Poor thing, he didn’t see me coming as I hurled myself across the kitchen floor and started planning all the equipment I could set up for him in his dorm room, sharing the discoveries I’d made along the way.
The other day on Amazon, they sent me a suggestion. Turkish coffee pods with cardamom! Appalled at the algorithm for knowing me so well, I ordered them, over-the-moon to have them show up at my door.
When we talk about coffee, the ways to make it will evolve or devolve as these things do, but the journey to a perfect cup of joe is timeless.
Oh! And the familial rituals and how funny recollecting them! The friendships wending their way through time and Starbucks! And having a child join, and having children who realize the importance of making a stellar cup from awesome beans! I am just gobsmacked. Again. Bravo!
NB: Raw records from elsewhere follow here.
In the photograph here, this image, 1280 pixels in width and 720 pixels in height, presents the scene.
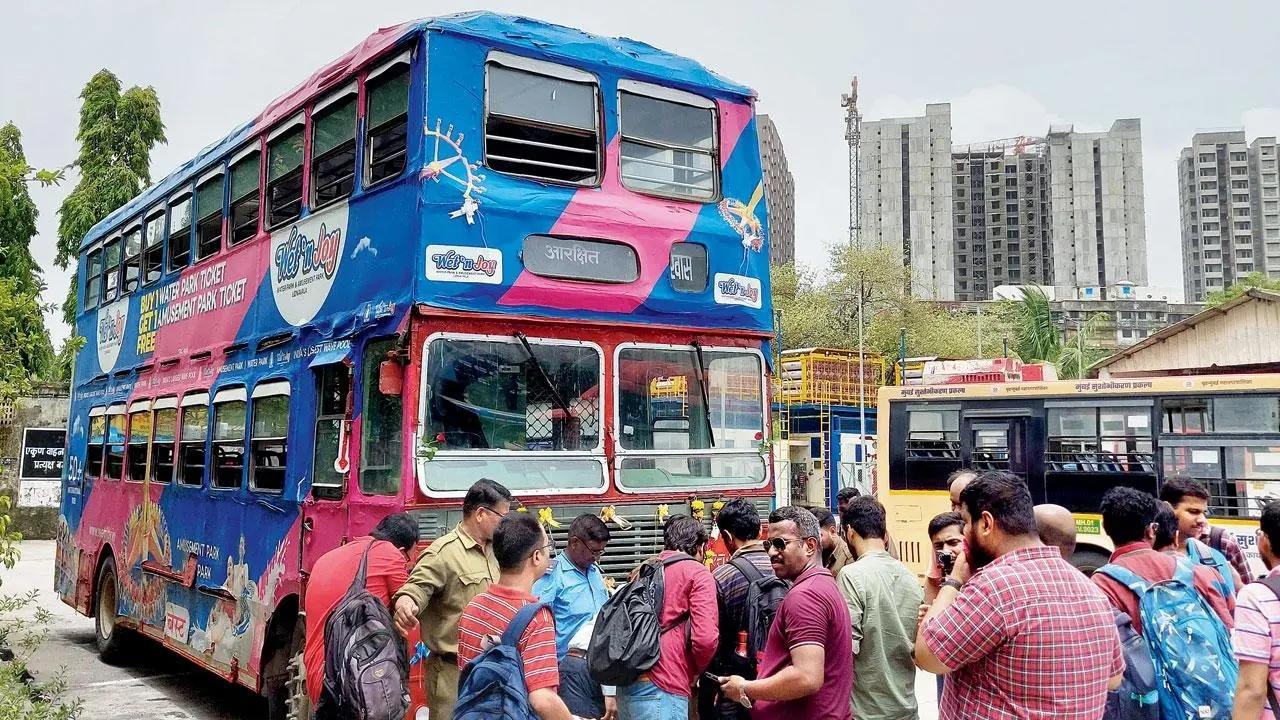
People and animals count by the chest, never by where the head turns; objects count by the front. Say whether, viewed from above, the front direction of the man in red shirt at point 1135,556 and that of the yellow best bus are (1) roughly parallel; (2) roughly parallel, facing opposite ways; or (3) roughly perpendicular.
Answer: roughly perpendicular

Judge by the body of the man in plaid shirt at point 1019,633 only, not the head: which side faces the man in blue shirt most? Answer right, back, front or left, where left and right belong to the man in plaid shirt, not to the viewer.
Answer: front

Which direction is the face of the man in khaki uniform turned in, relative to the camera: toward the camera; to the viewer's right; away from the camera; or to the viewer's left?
to the viewer's right

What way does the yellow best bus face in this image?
to the viewer's right

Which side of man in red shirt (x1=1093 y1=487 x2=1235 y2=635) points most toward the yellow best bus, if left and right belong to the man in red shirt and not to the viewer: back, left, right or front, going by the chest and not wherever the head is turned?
front

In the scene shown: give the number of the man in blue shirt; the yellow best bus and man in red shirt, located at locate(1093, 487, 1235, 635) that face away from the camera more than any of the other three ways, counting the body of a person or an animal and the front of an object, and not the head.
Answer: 1

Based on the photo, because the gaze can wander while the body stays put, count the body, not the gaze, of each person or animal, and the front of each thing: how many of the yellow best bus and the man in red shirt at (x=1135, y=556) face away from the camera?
1

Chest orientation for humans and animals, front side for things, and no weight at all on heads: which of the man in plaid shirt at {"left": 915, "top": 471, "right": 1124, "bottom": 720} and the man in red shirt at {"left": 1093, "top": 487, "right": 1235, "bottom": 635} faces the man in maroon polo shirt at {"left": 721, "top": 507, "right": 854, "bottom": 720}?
the man in plaid shirt

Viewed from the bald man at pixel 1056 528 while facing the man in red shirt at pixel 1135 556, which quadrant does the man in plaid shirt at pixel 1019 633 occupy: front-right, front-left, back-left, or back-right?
back-right

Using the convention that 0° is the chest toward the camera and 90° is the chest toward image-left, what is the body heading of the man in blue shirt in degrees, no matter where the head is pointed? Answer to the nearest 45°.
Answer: approximately 315°

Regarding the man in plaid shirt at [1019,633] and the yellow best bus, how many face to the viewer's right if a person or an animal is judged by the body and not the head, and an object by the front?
1

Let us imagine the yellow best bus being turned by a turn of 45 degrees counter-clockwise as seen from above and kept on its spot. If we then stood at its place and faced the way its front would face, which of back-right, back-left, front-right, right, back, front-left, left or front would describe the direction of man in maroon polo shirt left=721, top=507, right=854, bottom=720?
back-right

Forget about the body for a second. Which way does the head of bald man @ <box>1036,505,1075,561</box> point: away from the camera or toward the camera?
away from the camera

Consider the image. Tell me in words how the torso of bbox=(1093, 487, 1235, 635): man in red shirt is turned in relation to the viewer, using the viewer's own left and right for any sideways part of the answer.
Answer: facing away from the viewer
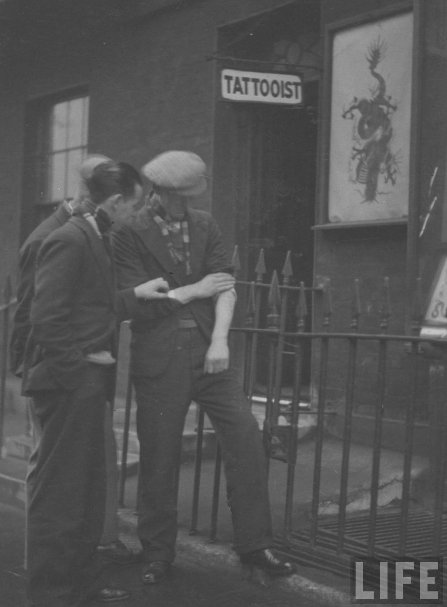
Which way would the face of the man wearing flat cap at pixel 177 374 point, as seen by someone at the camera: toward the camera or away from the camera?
toward the camera

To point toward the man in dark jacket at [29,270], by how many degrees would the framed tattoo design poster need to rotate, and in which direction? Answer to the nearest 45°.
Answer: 0° — it already faces them

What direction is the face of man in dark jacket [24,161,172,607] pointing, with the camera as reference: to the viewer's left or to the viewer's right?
to the viewer's right

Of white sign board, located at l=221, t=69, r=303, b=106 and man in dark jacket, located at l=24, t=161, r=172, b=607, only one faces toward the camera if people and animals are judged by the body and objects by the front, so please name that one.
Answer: the white sign board

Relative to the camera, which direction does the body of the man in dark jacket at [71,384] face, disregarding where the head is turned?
to the viewer's right

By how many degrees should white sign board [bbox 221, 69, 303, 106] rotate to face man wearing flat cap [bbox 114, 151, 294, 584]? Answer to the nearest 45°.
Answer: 0° — it already faces them

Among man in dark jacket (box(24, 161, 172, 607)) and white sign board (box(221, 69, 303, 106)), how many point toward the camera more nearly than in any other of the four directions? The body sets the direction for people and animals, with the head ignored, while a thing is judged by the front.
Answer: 1

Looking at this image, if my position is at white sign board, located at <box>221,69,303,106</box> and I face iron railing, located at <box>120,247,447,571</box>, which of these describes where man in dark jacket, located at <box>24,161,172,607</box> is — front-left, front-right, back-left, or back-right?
front-right

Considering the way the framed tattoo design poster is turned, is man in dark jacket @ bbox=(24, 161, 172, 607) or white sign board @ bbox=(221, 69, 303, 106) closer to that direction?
the man in dark jacket

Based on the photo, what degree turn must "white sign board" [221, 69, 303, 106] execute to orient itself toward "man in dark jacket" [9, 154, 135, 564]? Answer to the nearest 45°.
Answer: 0° — it already faces them

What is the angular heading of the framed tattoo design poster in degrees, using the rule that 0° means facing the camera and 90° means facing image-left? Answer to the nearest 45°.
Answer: approximately 45°

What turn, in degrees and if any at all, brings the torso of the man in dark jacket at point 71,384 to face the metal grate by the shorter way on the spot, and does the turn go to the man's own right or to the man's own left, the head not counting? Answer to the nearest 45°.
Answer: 0° — they already face it

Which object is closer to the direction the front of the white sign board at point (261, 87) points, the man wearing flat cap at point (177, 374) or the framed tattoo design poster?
the man wearing flat cap

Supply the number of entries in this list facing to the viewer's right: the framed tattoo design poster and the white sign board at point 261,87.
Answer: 0

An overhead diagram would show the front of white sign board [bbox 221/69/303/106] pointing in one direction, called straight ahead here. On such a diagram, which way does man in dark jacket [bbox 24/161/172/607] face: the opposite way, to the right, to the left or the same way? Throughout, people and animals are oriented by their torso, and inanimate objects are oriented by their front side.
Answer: to the left

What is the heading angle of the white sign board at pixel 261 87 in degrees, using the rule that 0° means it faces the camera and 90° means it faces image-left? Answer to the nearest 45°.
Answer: approximately 0°

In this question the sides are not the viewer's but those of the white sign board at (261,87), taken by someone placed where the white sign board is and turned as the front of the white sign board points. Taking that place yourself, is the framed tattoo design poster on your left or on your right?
on your left
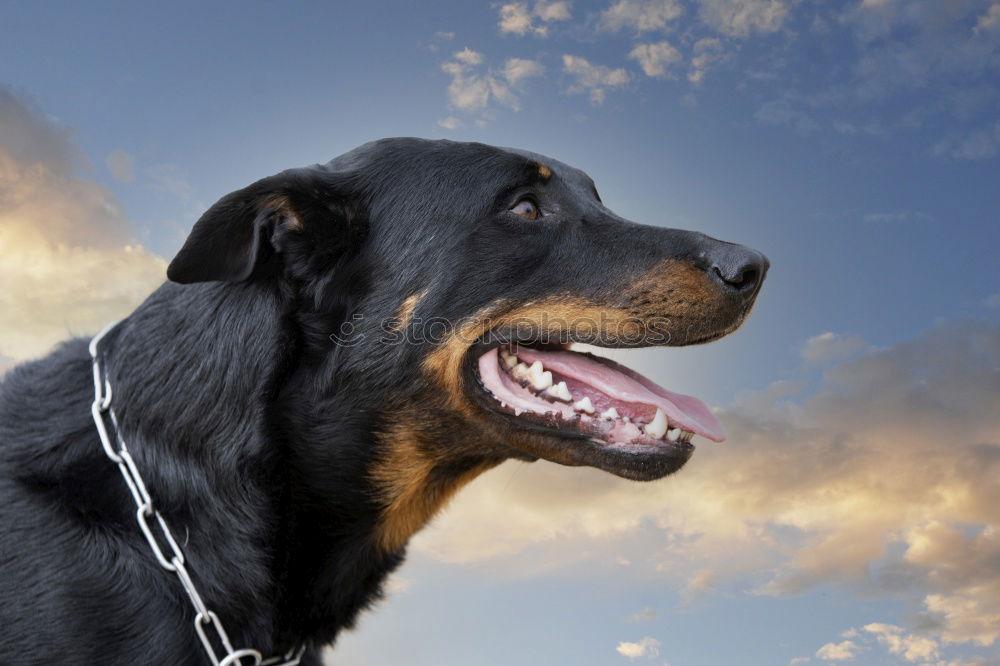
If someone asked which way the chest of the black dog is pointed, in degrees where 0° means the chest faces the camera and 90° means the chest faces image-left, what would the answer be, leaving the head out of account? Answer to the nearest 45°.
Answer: approximately 270°
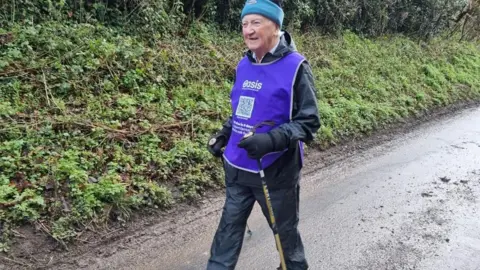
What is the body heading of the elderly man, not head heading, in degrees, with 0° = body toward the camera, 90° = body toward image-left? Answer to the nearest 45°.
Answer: approximately 45°

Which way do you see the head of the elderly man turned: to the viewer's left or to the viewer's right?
to the viewer's left
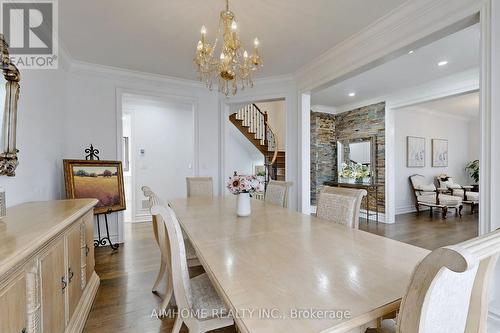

Omg--the similarities continue! The Turkish coffee experience is vicarious for me, but came from my mom. And dare omi say: how have you missed adding cold brew process to your coffee evolution?!😂 After experiencing it in New Orleans decades ago I ordered a Filtron system that has survived periods of percolating, French Press, Aeropress, espresso machines and espresso pots. I thank you for my next adventure: stove top samovar. I’ll start investigating that tomorrow! Thank you for another highlight!